§ **Task directions**: Find each line of the material below in which the word "honorarium" occurs, and return it.
** Opening Entries provided block **
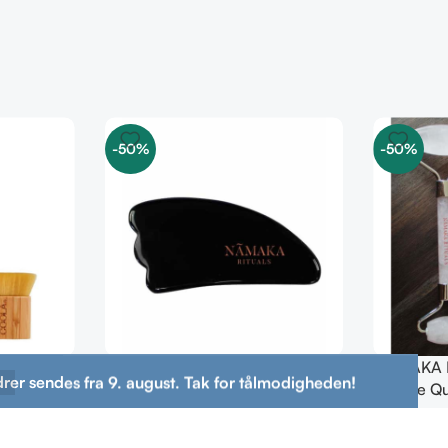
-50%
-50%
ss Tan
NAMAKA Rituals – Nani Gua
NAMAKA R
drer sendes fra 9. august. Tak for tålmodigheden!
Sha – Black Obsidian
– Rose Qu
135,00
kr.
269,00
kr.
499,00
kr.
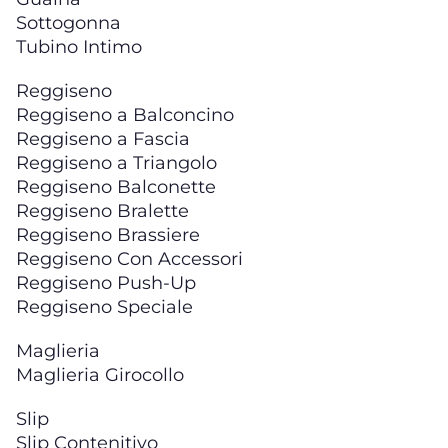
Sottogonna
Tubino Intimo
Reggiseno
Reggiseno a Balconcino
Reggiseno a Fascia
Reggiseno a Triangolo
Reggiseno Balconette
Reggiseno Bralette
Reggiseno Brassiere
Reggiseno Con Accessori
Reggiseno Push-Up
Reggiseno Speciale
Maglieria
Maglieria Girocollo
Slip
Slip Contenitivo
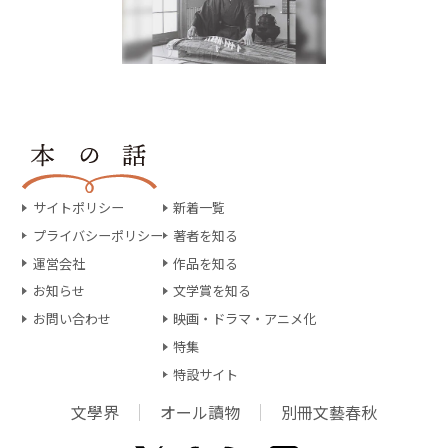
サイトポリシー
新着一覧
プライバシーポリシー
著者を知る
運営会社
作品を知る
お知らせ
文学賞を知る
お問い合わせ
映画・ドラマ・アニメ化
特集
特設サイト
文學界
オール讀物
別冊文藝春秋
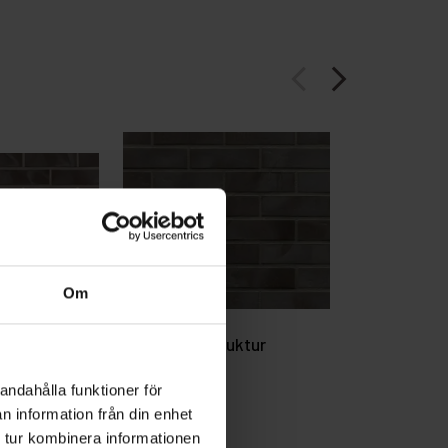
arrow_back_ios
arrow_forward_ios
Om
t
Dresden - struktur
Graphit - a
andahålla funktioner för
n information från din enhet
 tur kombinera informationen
** Closing Entries provided block **
** Opening Entries provided block **
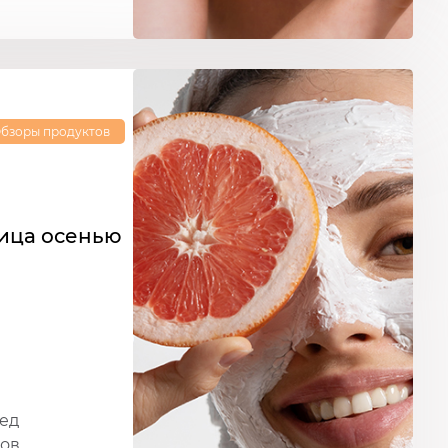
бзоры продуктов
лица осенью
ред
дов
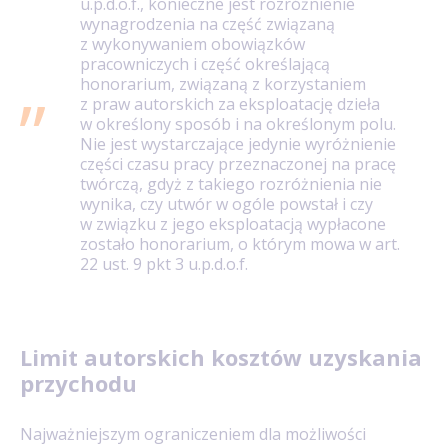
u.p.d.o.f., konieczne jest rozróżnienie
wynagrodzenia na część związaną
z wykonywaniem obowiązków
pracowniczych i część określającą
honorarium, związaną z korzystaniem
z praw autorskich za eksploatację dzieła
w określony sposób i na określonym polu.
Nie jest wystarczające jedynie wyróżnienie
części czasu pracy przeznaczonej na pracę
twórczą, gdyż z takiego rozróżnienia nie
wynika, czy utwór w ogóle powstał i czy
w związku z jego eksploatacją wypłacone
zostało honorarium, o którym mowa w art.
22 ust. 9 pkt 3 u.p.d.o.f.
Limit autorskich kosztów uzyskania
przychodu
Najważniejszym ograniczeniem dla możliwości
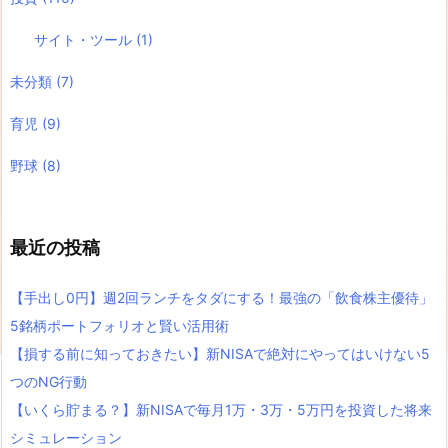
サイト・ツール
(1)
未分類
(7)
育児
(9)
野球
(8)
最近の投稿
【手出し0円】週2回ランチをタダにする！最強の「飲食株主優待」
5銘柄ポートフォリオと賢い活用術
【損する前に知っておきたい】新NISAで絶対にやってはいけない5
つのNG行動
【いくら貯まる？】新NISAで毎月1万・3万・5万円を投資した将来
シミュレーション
** Closing Entries provided block **
§ **Output**:
honorarium, związaną z korzystaniem
zostało honorarium, o którym mowa w art.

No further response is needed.